The State Board of Education has no oversight over the expansion of ILTexas that Morath approved, but its members did raise some concerns. At a September 1 board meeting, Republican Pat Hardy, who represents the Fort Worth area, questioned whether the charter network met the academic requirements for expansion. State law requires 90 percent of a network’s campuses to be rated as academically “acceptable” if the network wants to expand. Two of ILTexas’s 32 schools had earned F’s and six had earned D’s in 2019 the last time schools were rated by the state. But state policy allows certain D ratings to be passing grades: those received in 2018–19, the first year of an A-to-F grading system Morath implemented, are “acceptable,” while future D’s will trigger accountability. With only two F campuses out of 32 total, the network was above the 90 percent threshold.
Hardy accepted that the policy allowed expansion, but pushed back: “I really think that any charter school that has an F should not have the privilege to expand.” Morath advised her, politely, to take up the issue with the Legislature.

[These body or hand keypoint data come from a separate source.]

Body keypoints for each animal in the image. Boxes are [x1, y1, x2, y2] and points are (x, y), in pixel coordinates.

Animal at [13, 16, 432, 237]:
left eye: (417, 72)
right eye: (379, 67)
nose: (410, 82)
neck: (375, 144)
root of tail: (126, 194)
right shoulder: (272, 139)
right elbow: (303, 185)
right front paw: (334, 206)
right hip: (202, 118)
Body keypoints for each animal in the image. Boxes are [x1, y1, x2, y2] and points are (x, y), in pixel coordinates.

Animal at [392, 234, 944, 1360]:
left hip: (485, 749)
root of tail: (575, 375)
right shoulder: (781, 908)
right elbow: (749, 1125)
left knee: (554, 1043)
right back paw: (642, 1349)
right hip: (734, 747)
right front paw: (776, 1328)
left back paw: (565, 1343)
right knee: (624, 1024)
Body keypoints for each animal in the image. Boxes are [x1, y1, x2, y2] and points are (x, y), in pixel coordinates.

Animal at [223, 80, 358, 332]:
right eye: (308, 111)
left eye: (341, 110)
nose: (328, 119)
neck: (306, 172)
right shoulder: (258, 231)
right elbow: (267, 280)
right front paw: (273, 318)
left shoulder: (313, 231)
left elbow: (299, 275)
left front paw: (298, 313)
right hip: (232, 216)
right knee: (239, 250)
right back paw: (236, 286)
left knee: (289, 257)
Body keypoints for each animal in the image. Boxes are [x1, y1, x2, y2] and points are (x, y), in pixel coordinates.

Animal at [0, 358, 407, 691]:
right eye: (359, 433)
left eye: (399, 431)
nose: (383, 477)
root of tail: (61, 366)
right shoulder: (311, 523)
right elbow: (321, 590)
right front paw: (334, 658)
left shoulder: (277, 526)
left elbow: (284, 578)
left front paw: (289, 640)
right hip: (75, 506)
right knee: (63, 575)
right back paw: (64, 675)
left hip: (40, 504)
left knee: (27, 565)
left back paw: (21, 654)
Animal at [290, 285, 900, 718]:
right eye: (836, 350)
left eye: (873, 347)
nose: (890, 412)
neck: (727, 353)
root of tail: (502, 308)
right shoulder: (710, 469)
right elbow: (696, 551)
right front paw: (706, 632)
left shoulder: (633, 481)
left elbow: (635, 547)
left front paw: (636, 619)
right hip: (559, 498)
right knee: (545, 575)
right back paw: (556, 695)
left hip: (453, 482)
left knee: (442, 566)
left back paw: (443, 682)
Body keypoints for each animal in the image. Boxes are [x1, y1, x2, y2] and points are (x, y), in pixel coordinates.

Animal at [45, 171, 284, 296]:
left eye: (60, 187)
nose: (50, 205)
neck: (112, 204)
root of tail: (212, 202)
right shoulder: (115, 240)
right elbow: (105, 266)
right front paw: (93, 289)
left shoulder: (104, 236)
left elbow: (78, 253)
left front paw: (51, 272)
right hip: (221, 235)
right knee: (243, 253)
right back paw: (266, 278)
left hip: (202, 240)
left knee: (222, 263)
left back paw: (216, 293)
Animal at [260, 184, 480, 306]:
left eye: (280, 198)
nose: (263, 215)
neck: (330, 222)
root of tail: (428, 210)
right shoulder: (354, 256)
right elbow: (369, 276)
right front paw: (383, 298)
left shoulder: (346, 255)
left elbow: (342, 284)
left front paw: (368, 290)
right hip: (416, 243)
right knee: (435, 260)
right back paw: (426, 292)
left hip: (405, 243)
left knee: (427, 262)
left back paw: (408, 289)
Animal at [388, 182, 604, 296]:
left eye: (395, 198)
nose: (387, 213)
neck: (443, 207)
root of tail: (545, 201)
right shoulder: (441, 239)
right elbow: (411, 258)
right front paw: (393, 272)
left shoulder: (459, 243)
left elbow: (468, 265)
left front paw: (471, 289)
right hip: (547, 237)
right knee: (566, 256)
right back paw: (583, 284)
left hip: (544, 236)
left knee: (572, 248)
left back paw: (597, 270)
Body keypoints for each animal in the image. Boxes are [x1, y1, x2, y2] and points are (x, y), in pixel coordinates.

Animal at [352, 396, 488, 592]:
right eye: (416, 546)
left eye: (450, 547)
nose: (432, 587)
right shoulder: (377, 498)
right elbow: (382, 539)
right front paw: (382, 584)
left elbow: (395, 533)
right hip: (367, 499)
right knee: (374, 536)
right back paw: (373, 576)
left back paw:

Cleveland has unwittingly become the newest theater of the charter-district conflict. On August 9, Trotter sent a letter to Morath asking for a rescission of ILTexas’s permission to expand. Twelve Liberty County districts included in ILTexas’s new recruitment boundary cosigned the letter questioning the charter’s track record with low-income students whose first language isn’t English.
On that same day, Conger and ILTexas chief financial officer James Dworkin broke the good news of their expansion on a call with investment managers. “If somebody’s looking for ‘where’s the local school?’ they’ll be pointed to an ILTexas school,” Dworkin said. “That is a change to the charter industry as I’ve seen it in my time here, and I’m proud to be part of ILTexas leading the way.”
Conger told Texas Monthly that Dworkin’s comment had been an overstatement. There are plenty of students to fill both charter and district schools to capacity, and now, he said, parents have a choice of which schools they want for their kids. In response to criticism about the network’s record with low-income students, Conger acknowledged the low scores and said the first two years for high-poverty schools are always rough, from a test score standpoint, but he is confident the network’s model will deliver for the kids of Cleveland.
If it doesn’t, Trotter worries, the students whose parents choose to leave ILTexas will still need seats in Cleveland ISD schools, and he can’t tell them he’s full. His growth problem, as he sees it, hasn’t been solved—rather it’s just gained another variable. He’s still on the hook for a solution, and he’s determined to find one. Unlike the leaders of charter school networks, he said, “We live here. We eat here. We worship here.”